# EXERCISE DETAILS:
Update the Hot Durham next-steps guide by rewriting everything from "First, let's import" down to "sys.path.append('src/core')", with "necessary" changed to "needed".

# 🔥 Hot Durham Data Management - Next Steps Guide

Your automated data management system is now **fully operational**! This notebook will guide you through the recommended next steps to get the most out of your system.

## 🎯 Current Status
✅ **Complete data management system** with organized folder structure  
✅ **Automated data collection** scripts for WU and TSI sensors  
✅ **Google Drive integration** for cloud backup and sync  
✅ **Smart scheduling** with cron job support  
✅ **Comprehensive monitoring** and health checks  

## 📋 What We'll Cover
1. **System Configuration Review** - Check current automation settings
2. **Automation Setup** - Enable scheduled data pulls
3. **Manual Testing** - Verify system functionality
4. **Data Analysis** - Start exploring your environmental data
5. **Production Monitoring** - Set up ongoing system health checks

Let's get started! 🚀

## 1. Import Required Libraries

First, let's import the necessary libraries for configuration and data handling:

In [None]:
import json
import sys
import subprocess
from pathlib import Path

# Add src directories to path for new structure
sys.path.append('src/core')

# SUPPLIED MATERIAL:
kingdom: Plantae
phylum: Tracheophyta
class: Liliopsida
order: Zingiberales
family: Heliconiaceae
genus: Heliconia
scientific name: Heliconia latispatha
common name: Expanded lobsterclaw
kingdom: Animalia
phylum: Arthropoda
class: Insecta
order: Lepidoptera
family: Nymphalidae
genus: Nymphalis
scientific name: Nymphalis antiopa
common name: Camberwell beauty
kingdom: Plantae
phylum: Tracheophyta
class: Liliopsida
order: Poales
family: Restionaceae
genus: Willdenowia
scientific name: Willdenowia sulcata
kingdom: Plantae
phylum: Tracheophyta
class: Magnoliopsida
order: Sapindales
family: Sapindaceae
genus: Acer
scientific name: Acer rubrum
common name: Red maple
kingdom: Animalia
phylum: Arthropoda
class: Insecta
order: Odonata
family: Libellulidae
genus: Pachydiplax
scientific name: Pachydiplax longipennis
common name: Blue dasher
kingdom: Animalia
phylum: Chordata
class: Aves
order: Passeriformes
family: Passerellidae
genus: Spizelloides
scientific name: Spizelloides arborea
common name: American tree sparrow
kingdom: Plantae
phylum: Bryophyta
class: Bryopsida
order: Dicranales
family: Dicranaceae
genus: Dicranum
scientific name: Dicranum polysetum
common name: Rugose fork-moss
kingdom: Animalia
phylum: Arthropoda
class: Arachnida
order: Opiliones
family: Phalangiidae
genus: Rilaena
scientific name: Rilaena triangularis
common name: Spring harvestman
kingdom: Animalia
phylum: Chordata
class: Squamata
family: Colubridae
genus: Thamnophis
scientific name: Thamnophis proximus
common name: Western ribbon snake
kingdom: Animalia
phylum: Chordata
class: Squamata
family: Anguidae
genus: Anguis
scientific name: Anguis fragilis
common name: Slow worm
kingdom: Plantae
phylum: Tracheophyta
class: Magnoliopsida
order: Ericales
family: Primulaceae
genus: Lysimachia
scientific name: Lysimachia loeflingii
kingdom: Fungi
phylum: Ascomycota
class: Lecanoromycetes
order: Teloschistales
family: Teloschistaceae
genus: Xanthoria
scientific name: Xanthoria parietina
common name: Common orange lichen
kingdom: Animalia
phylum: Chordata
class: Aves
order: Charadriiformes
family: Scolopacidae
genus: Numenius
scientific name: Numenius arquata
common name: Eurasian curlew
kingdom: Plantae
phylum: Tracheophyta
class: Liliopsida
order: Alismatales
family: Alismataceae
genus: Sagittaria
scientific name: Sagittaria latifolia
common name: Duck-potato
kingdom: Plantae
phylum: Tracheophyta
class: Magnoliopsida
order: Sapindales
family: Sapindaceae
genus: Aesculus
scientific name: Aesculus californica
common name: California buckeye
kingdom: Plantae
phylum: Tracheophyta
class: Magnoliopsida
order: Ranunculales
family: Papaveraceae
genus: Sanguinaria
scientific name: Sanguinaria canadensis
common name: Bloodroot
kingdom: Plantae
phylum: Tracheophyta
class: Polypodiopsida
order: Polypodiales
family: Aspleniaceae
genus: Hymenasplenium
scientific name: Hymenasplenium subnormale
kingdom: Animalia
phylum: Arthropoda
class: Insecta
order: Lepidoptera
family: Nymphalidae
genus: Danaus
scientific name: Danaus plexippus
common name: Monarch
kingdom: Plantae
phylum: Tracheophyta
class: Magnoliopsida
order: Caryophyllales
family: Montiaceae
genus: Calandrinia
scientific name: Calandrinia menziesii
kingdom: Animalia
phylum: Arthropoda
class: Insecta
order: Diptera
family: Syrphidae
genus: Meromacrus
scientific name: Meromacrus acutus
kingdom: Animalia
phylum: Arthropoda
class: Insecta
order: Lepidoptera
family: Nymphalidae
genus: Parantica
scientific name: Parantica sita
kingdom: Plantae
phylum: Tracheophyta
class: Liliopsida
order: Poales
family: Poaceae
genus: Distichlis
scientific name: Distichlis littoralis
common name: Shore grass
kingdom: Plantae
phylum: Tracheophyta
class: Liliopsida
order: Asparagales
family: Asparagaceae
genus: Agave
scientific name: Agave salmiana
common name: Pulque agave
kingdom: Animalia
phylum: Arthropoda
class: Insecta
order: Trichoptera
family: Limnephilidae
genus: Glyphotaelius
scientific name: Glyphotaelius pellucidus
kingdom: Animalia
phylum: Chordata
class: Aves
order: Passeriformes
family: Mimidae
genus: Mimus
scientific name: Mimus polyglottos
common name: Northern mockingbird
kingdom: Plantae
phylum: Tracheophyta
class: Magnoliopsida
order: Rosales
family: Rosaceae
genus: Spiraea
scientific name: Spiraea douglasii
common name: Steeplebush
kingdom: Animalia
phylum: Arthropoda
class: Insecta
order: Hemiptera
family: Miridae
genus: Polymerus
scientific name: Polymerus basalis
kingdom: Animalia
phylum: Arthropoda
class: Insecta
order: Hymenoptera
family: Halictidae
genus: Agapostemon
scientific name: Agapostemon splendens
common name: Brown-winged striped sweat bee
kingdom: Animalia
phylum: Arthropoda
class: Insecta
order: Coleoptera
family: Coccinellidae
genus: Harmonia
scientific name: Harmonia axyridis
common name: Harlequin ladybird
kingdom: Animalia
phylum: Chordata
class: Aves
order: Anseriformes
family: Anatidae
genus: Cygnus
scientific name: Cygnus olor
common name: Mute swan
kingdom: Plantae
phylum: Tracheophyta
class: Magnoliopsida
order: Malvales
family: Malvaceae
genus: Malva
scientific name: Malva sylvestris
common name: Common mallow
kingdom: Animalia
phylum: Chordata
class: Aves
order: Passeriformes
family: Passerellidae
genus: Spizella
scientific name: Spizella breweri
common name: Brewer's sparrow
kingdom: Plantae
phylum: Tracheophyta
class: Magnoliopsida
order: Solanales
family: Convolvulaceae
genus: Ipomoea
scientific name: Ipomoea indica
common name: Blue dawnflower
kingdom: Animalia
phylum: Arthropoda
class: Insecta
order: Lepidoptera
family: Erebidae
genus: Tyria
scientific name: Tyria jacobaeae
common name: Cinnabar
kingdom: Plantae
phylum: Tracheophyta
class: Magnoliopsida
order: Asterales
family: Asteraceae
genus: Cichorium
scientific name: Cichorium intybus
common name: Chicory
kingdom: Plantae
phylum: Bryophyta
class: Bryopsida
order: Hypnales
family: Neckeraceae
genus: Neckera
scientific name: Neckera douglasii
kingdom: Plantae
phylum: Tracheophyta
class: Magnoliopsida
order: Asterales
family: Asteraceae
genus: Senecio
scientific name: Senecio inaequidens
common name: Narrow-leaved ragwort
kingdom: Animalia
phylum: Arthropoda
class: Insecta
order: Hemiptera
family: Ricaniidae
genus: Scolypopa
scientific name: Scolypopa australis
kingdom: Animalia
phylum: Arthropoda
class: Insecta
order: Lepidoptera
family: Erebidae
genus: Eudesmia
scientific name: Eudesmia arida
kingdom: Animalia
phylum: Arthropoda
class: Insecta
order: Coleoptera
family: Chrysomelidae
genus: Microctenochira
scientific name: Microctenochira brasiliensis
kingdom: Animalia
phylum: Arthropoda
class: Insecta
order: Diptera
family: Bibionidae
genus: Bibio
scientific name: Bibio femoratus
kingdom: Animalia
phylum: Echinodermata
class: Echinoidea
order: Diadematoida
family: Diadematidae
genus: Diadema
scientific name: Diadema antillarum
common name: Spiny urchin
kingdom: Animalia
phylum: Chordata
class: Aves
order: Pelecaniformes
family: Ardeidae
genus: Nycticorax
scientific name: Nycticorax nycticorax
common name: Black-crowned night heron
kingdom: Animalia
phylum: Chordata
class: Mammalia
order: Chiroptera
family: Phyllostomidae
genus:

# WRITTEN ANSWER:
First, let's import the needed libraries for configuration and data handling:

In [None]:
import json
import sys
import subprocess
from pathlib import Path

# Add src directories to path for new structure
sys.path.append('src/core')